• **Do this**
Reproduce every line of the entries below, keeping each word, letter, and mark unchanged.
***** Dataset records *****
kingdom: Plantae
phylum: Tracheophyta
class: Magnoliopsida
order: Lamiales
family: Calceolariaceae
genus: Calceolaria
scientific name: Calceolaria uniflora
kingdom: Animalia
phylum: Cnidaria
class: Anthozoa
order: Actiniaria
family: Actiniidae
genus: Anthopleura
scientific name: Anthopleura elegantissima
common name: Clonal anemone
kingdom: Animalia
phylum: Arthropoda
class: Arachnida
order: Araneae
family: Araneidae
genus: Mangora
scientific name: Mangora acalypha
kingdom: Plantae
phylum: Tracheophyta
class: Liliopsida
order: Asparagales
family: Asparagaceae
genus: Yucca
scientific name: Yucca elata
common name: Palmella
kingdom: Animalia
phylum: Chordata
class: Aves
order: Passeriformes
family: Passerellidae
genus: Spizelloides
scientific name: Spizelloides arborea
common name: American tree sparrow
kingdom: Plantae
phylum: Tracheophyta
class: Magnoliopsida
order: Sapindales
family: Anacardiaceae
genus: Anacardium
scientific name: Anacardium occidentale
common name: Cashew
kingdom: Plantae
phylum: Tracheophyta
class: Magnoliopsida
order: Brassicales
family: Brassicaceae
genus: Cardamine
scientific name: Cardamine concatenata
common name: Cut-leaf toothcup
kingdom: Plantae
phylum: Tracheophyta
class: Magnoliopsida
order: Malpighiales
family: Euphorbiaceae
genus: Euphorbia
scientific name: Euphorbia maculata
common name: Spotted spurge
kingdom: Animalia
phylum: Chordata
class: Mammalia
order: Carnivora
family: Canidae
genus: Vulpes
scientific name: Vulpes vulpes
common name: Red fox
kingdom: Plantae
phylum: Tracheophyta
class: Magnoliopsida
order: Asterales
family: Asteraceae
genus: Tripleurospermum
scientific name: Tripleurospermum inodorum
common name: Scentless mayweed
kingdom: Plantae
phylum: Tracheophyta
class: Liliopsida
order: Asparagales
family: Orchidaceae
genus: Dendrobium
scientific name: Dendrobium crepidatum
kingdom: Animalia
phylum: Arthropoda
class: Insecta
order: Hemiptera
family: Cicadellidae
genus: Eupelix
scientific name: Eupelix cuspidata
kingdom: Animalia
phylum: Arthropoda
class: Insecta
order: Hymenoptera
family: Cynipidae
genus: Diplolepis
*****
• **Task answer**
kingdom: Plantae
phylum: Tracheophyta
class: Magnoliopsida
order: Lamiales
family: Calceolariaceae
genus: Calceolaria
scientific name: Calceolaria uniflora
kingdom: Animalia
phylum: Cnidaria
class: Anthozoa
order: Actiniaria
family: Actiniidae
genus: Anthopleura
scientific name: Anthopleura elegantissima
common name: Clonal anemone
kingdom: Animalia
phylum: Arthropoda
class: Arachnida
order: Araneae
family: Araneidae
genus: Mangora
scientific name: Mangora acalypha
kingdom: Plantae
phylum: Tracheophyta
class: Liliopsida
order: Asparagales
family: Asparagaceae
genus: Yucca
scientific name: Yucca elata
common name: Palmella
kingdom: Animalia
phylum: Chordata
class: Aves
order: Passeriformes
family: Passerellidae
genus: Spizelloides
scientific name: Spizelloides arborea
common name: American tree sparrow
kingdom: Plantae
phylum: Tracheophyta
class: Magnoliopsida
order: Sapindales
family: Anacardiaceae
genus: Anacardium
scientific name: Anacardium occidentale
common name: Cashew
kingdom: Plantae
phylum: Tracheophyta
class: Magnoliopsida
order: Brassicales
family: Brassicaceae
genus: Cardamine
scientific name: Cardamine concatenata
common name: Cut-leaf toothcup
kingdom: Plantae
phylum: Tracheophyta
class: Magnoliopsida
order: Malpighiales
family: Euphorbiaceae
genus: Euphorbia
scientific name: Euphorbia maculata
common name: Spotted spurge
kingdom: Animalia
phylum: Chordata
class: Mammalia
order: Carnivora
family: Canidae
genus: Vulpes
scientific name: Vulpes vulpes
common name: Red fox
kingdom: Plantae
phylum: Tracheophyta
class: Magnoliopsida
order: Asterales
family: Asteraceae
genus: Tripleurospermum
scientific name: Tripleurospermum inodorum
common name: Scentless mayweed
kingdom: Plantae
phylum: Tracheophyta
class: Liliopsida
order: Asparagales
family: Orchidaceae
genus: Dendrobium
scientific name: Dendrobium crepidatum
kingdom: Animalia
phylum: Arthropoda
class: Insecta
order: Hemiptera
family: Cicadellidae
genus: Eupelix
scientific name: Eupelix cuspidata
kingdom: Animalia
phylum: Arthropoda
class: Insecta
order: Hymenoptera
family: Cynipidae
genus: Diplolepis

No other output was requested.